PMC crisis shows depositors are sitting ducks if their bank goes bust; why shouldn’t savers get cover for full amount?
The deposit insurance guarantee scheme was set up in 1961 to ensure depositors are guaranteed at least some amount in the event of a bank collapse
When a bank goes bust, depositors rush to the bank's branches to get their money back
It might take years before the bank manages to sell its assets and generate enough liquidity to pay back to the customers
The other escape route is deposit insurance scheme provided by Deposit Insurance and Credit Guarantee Corporation (DICGC), which will pay Rs one lakh per bank account in the event of a bank failure
What happens if a bank goes bust in India? Logically, depositors will rush to the bank's branches to get their money back. There will be panic and commotion. A blame game will follow. Will the depositors get their money back? If yes, how soon? When a bank fails, naturally the regulator will ask the bank's promoters and board to repay the depositors using whatever means available, typically by selling the assets of the bank. This, however, isn’t an easy solution.

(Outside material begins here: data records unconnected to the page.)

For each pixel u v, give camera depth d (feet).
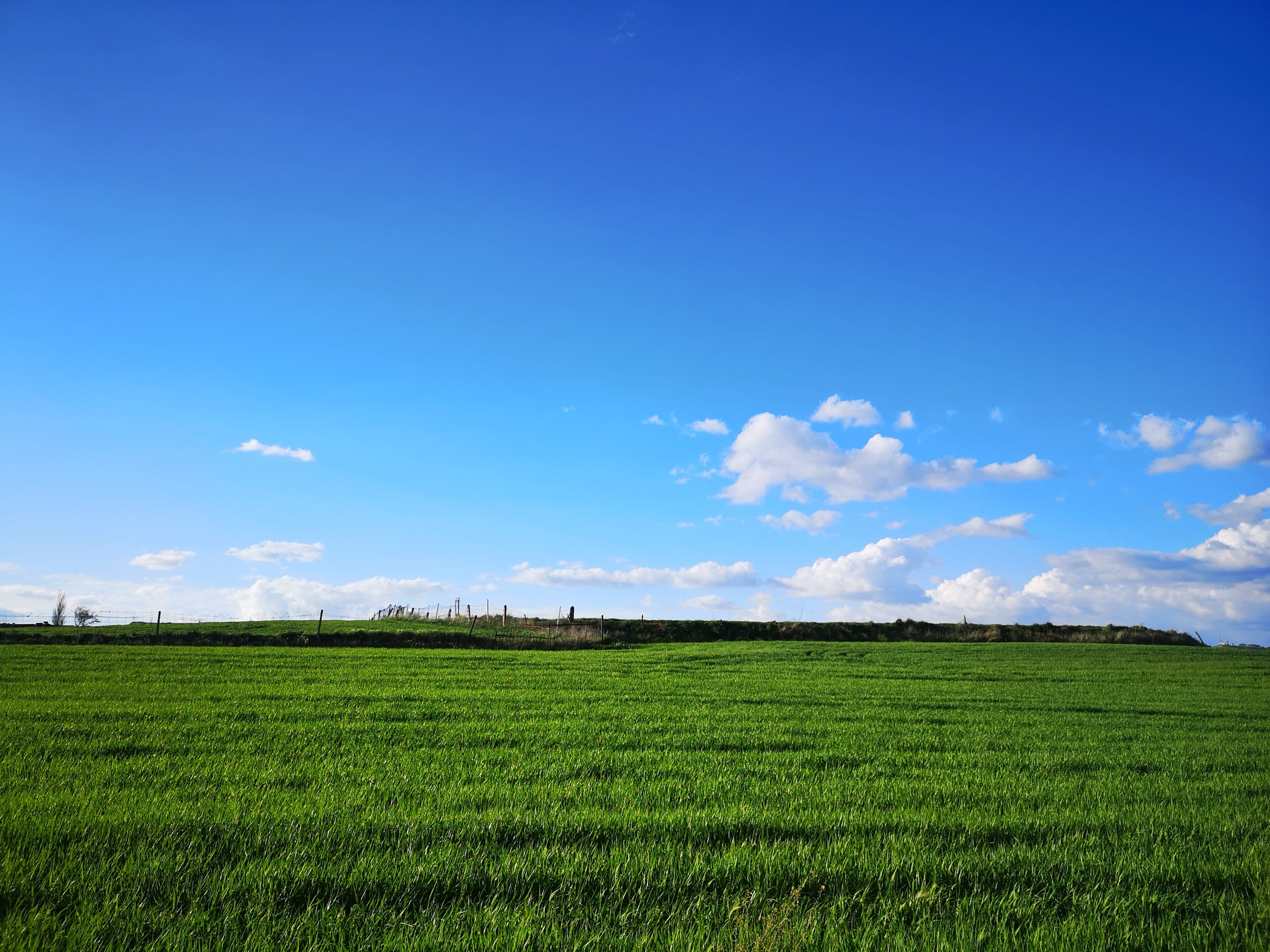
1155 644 188.24
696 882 20.35
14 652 105.40
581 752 41.57
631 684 84.07
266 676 82.58
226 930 16.37
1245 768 41.60
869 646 164.66
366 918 17.34
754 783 33.78
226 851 21.74
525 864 21.01
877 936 17.38
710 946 16.26
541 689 76.02
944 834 25.95
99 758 36.99
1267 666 128.47
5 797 27.09
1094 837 25.64
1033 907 19.33
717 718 57.67
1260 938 17.67
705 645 175.73
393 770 34.96
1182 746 48.73
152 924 16.61
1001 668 119.34
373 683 78.33
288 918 17.19
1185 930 18.15
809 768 38.32
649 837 24.40
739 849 22.98
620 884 20.06
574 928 17.25
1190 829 27.37
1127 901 19.71
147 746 40.09
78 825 23.29
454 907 18.24
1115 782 36.24
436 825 24.70
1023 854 23.45
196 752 38.99
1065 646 171.01
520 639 172.76
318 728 47.75
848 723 56.54
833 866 21.58
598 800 29.89
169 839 22.07
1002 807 30.42
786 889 20.27
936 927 18.01
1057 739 51.37
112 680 74.38
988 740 49.49
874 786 33.65
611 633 201.36
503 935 16.46
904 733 52.26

It might take years before the bank manages to sell its assets and generate enough liquidity to pay back to the customers. The other escape route is deposit insurance scheme provided by Deposit Insurance and Credit Guarantee Corporation (DICGC), which will pay Rs one lakh per bank account in the event of a bank failure. That is where the problem lies. This is the lowest deposit cover among comparable countries. Rs one lakh is a pittance when it comes to a significant number of depositors in India, especially when it comes to senior citizens who typically choose to park their life savings in bank fixed deposits. Isn’t it time to overhaul this mechanism?
The deposit insurance guarantee scheme was set up in 1961 to ensure depositors are guaranteed at least some amount in the event of a bank collapse. This amount was enhanced to Rs one lakh only in 1993 from Rs 30,000. According to an SBI report, currently the DICGC provides for cover of Rs 1 lakh per depositor (since May 1993) for deposits of Commercial Banks, RRBs, Local Area Banks (LABs) and Co-operative Banks and rest of the deposit amount is forfeited in the rare event of a bank failure.

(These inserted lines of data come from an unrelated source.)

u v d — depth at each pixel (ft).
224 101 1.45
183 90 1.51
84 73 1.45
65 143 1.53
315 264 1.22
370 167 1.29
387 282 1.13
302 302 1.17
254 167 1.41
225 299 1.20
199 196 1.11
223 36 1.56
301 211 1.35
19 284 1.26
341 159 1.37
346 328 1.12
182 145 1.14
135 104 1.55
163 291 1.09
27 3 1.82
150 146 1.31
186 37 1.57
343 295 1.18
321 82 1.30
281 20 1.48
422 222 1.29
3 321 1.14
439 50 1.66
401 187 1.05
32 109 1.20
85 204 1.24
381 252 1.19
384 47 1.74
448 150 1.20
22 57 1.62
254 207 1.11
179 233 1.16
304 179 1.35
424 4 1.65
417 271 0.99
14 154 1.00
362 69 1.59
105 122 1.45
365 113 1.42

At the end of FY19, the number of registered insured banks stood at 2098, comprising 157 commercial banks and 1941 cooperative banks. In 2017, the government has introduced “The Financial Resolution and Deposit Insurance (FRDI) Bill” in the Parliament but withdrew it in 2018 due to the bail-in clause and mass protest across the country. The FRDI bill contemplated a mechanism of deposit insurance up to a specified limit (at least Rs 1 lakh) for not only banks but also for the NBFCs, insurance companies, pension funds, stock exchanges, and depositories. The SBI report argues that in the backdrop of the PMC Bank crisis, it is high time the DICGC needs to revisit the low cover under the insurance scheme.
What should be the ideal threshold level for the deposit cover? As the SBI analysis shows, in terms of the number of accounts, 61 percent of the total accounts are less than Rs one lakh, around 70 percent are less than Rs 2 lakh, and 98.2 percent are less than Rs 15 lakh. This means small depositors are adequately covered in terms of insurance cover.

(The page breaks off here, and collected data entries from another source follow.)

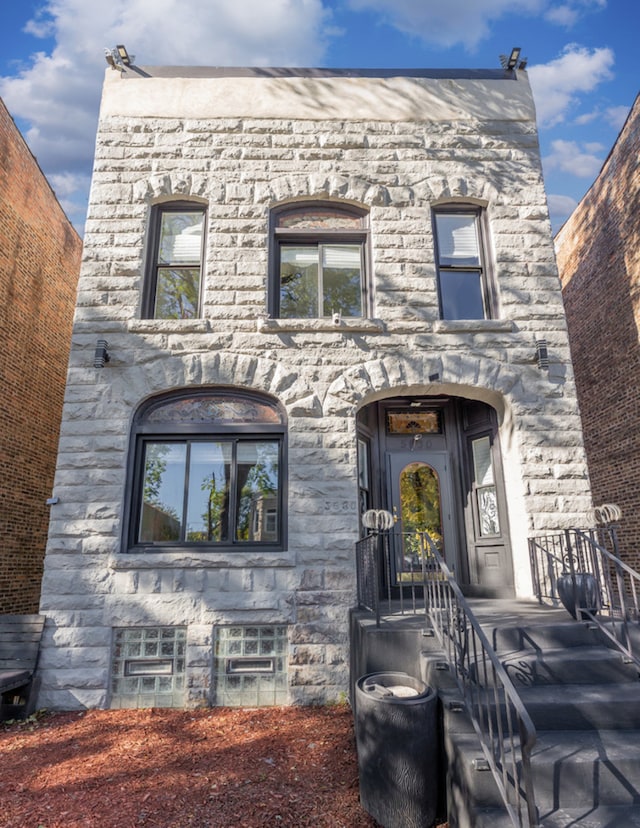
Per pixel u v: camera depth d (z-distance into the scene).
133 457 7.34
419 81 8.99
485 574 7.84
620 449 11.74
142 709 6.39
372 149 8.66
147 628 6.71
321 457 7.28
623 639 4.88
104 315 7.73
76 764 4.73
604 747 3.74
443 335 7.88
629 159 11.34
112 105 8.61
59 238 12.41
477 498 8.23
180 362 7.54
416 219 8.39
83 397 7.39
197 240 8.39
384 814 3.76
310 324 7.72
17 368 10.66
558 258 14.92
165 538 7.17
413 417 8.70
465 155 8.73
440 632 4.77
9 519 10.18
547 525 7.21
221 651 6.70
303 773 4.49
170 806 3.96
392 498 8.30
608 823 3.26
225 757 4.84
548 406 7.64
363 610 6.33
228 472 7.39
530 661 4.55
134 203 8.23
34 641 6.48
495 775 3.29
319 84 8.88
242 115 8.66
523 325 7.98
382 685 4.48
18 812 3.89
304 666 6.59
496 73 9.26
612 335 12.08
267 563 6.83
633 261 11.27
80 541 6.88
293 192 8.35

The problem, however, is that in terms of quantum of deposits, percentage of deposits less than Rs 1 lakh is only 7.8 percent of the deposit base. This means while majority in number may get their money back, the remaining is set to lose a big chunk of their savings. About 20.4 percent of the deposits are contributed by customers having deposits of more than Rs 15 lakh but less than Rs 1 crore with average deposits of Rs 35 lakh.
In the event of a bank collapse, Rs 1 lakh will be painfully inadequate to compensate this segment. The SBI report calls for a minimum Rs 2 lakh deposit insurance cover for term depositors and Rs one lakh for savings bank depositors and a separate threshold for senior citizens. The SBI’s suggestions, if accepted , will be a progressive step in the evolution of deposit scheme in India. But for high value depositors and senior citizens, even a Rs 2 lakh cover won’t be enough.
Eventually the government will have to look beyond these levels of deposit cover in the backdrop of gross uncertainty in the financial system, such as the recent PMC episode. Despite the RBI’s claims of being among the strictest banking regulators in the world, it has not inspired confidence among depositors of failing banks.
In this context, the depositors, mainly senior citizens or high value depositors, should be given an option—either through the bank or directly—to avail insurance cover for their entire deposit money parked in the bank wherein they get the full amount back in the event of bank collapse by paying a premium to the insurance company. This can be offered along with the regular DICGC scheme. Those who aren’t keen to join the scheme on account of a relatively high premium can continue with the existing deposit insurance scheme.
In India, unlike the developed countries, there are no strong social security systems in place. A bank closure can terminate the whole savings of senior citizens or deny access to their hard-earned savings for a long period like it is happening in the PMC bank case. The PMC episode is a big eye-opener for the regulator and the government to radically rethink and innovate new ways for depositor protection.